Lors de mes recherches, j'ai pu découvrir que contrairement à ce qui est couramment écrit, la dame du Vignemale Lady Lister écrivait son prénom Anne et non pas Ann, que l'énigmatique F.E.L. Swan se prénommait Francis Edward Lister, que le guide cauterésien Pierre Layré dit Casse s'appelait Jean-Pierre Layré-Cassou, et que l'autrichien Brunhuber se prénommait Sepp et non pas Karl. [2]
La Commission de Topographie et de Toponymie Pyrénéenne, créée en 1907 par la Fédération franco-espagnole des Sociétés Pyrénéistes, a adopté le 12 mars 1922 la résolution suivante :
"La nomenclature de nos montagnes doit être de source géographique, autant que possible désignative et descriptive ... Les noms de personnes ne seront attribués qu'à des éléments géographiques secondaires mais pas à des sommets ou passages d'une certaine importance ... Il ne sera donné aucun nom de personne vivante à des accidents de montagne (pics, cols, etc.) à moins qu'elle n'en ait fait la première ascension et si ce point n'a pas ou n'a pas eu de dénomination."
Etaient entre autre membres de cette commission : Jean Arlaud, Emile Belloc, Louis Le Bondidier, Louis Camboué, Georges Ledormeur, Alphonse Meillon, Aymar d'Arlot de Saint-Saud, Franz Schrader. [3]
Ce principe a parfois été méconnu ou oublié, voire contesté notamment pour la liste (elle même contestée) des "3000" établie par Juan Buyse [4] à partir de 1988, présentée à l' UIAA et officialisée par cette dernière en 1995 [5].

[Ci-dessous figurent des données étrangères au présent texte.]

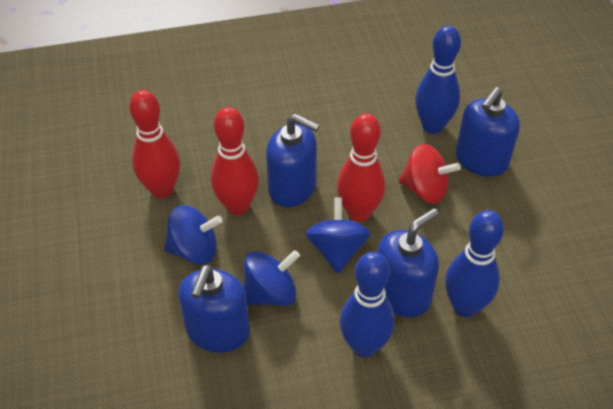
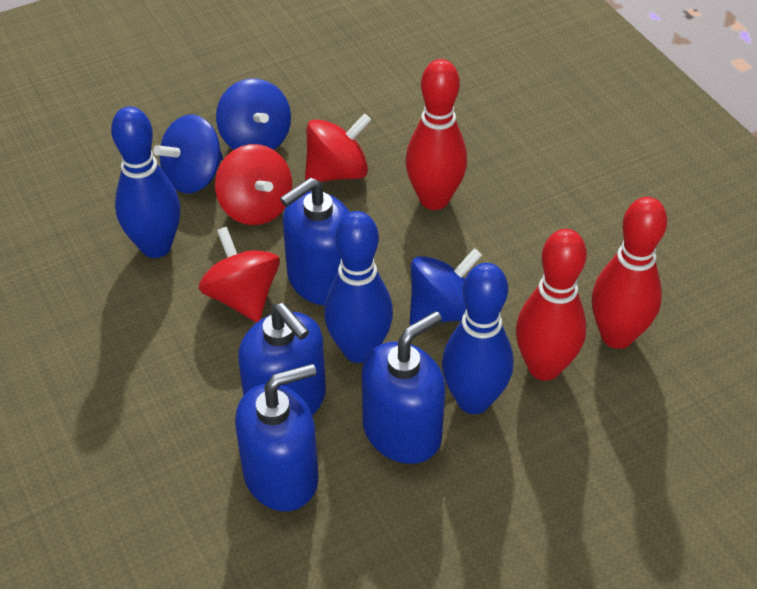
red spinning top: [398,144,461,204] = 1 -> [199,227,280,322] [215,144,292,225] [305,113,371,182] = 3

Juan Buyse avait constitué une "Equipe des trois mille" avec des pyrénéistes espagnols et français. Son attitude et les divergences, concernant notamment la dénomination de certaines cimes, entraîneront dès 1988 la désagrégation du groupe. L'obstination de Juan Buyse a vouloir attribuer, comme on distribue des médailles, des noms de pyrénéistes parfois encore vivants, aussi éminents soient-ils, à des sommets sans relation historique directe, quitte à les "débaptiser" de leur toponyme, a été une erreur. La prise en compte de la toponymie locale auraient pu éviter de bien tristes querelles, la fameuse "topolémica".
A ce propos, Louis Audoubert et Robert Ollivier, de même que les frères jumeaux Jean et Pierre Ravier ont nettement désapprouvé que leur nom soit attribué à un sommet. Leurs décisions, méritant le plus grand des respect, ont malheureusement été négligées. [6]
Mais depuis peu ...
“El proyecto tresmiles”, "le projet Trois Mille" (2016-2017) à l'iniative du gouvernement d'Aragon rebaptise environ 160 "3000" y compris sur sa frontière avec la France qui n'a manifestement pas été consultée.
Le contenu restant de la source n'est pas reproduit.